Thousands of residents in Batangas have been evacuated to safety amid what the Philippine Institute of Volcanology and Seismology (Phivolcs) called "magmatic unrest" at the volcano's main crater.
But what is a phreatomagmatic eruption?
According to professor Mahar Lagmay, executive director of the University of the Philippines Resilience Institute, this type of eruption is a result of new magma and water interacting.
"'Yong tubig do'n sa lawa, do'n sa isla ay nag-contact, tumama, nagdikit doon sa magma. Dahil mainit 'yong magma at mas malamig 'yong tubig, nagkaroon ng explosive eruption," Lagmay said.
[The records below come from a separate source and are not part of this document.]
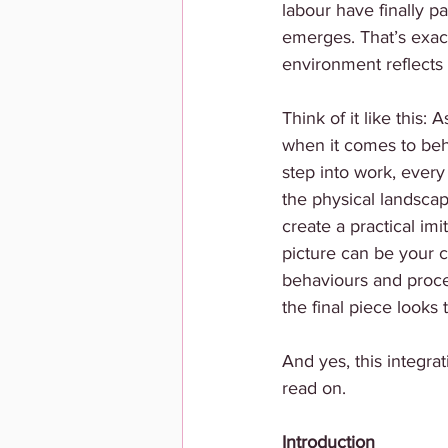
labour have finally pa
emerges. That’s exact
environment reflects w
Think of it like this:
when it comes to beh
step into work, every 
the physical landscape
create a practical im
picture can be your c
behaviours and proces
the final piece looks 
And yes, this integra
read on.
Introduction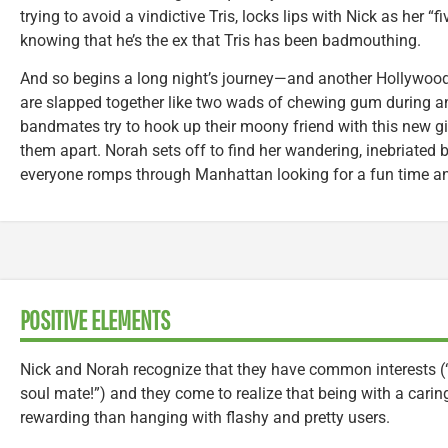
trying to avoid a vindictive Tris, locks lips with Nick as her 
knowing that he’s the ex that Tris has been badmouthing.
And so begins a long night’s journey—and another Hollywoo
are slapped together like two wads of chewing gum during a
bandmates try to hook up their moony friend with this new girl
them apart. Norah sets off to find her wandering, inebriated b
everyone romps through Manhattan looking for a fun time a
POSITIVE ELEMENTS
Nick and Norah recognize that they have common interests (“Yo
soul mate!”) and they come to realize that being with a cari
rewarding than hanging with flashy and pretty users.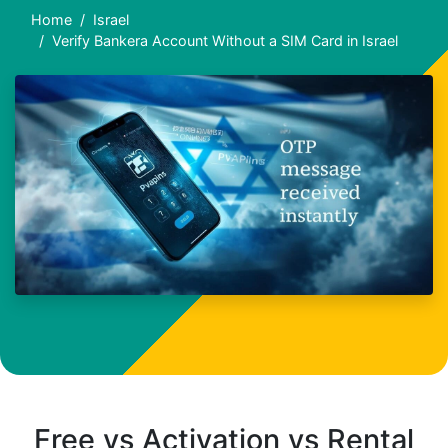
Home
Israel
Verify Bankera Account Without a SIM Card in Israel
Free vs Activation vs Rental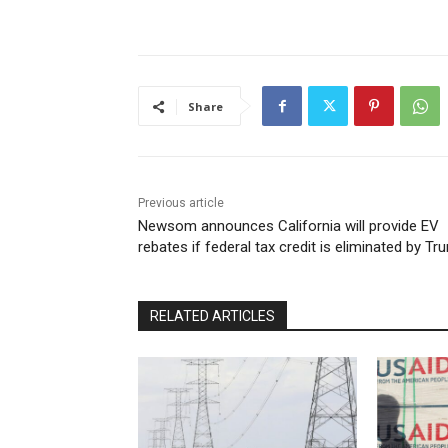
Share
Previous article
Newsom announces California will provide EV
rebates if federal tax credit is eliminated by T
RELATED ARTICLES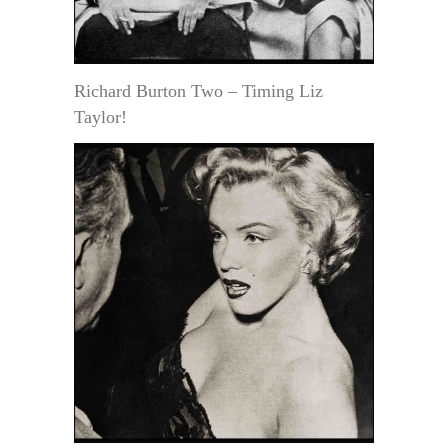
Richard Burton Two – Timing Liz
Taylor!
(The water from the lake or island came in contact with the magma. Because magma is hot and water is cold, there was an explosive eruption.)
The first phreatomagmatic eruption at Taal Volcano occurred at 3:16 p.m., which lasted for 5 minutes and generated a kilometer-high dark plume.
It was followed by 4 short phreatomagmatic bursts that lasted no longer than 2 minutes each and produced short jetted plumes, which rose 200 meters above the main crater lake.
If the heated groundwater drives the eruption, it is called phreatic eruption, Lagmay said. When magma is erupted, it's called magmatic eruption.
Should the public expect stronger eruptions?
Based on historical records of eruptions of Taal, Lagmay said the intensity had waned over time.
In 1965, Taal's volcanic explosivity index, a numeric scale that measures the relative explosivity of historic eruption, was VEI 4. It erupted in the subsequent years until 1970 to VEI 1.
"Kung titignan 'yong ganitong historical eruptions ng Taal . . . 'yong malakas ay 'yong nauna," he said.
(If we look at the historical eruptions of Taal . . . The strong one is the first eruption.)
The volcano, which sits on an island surrounded by a lake in Batangas province, had a steam-driven eruption on January 12, 2020, triggering an ash fall that reached parts of Metro Manila and nearby provinces.
The eruption displaced more than 700,000 people in Central Luzon, Calabarzon and Metro Manila. Damage to infrastructure and agriculture in the provinces of Batangas, Cavite and Laguna was pegged at P3.4 billion
Taal is among 24 active volcanoes in the Philippines and has recorded 33 eruptions since 1572. Its worst eruption was in 1911 where some 1,335 people were killed, data from Phivolcs showed.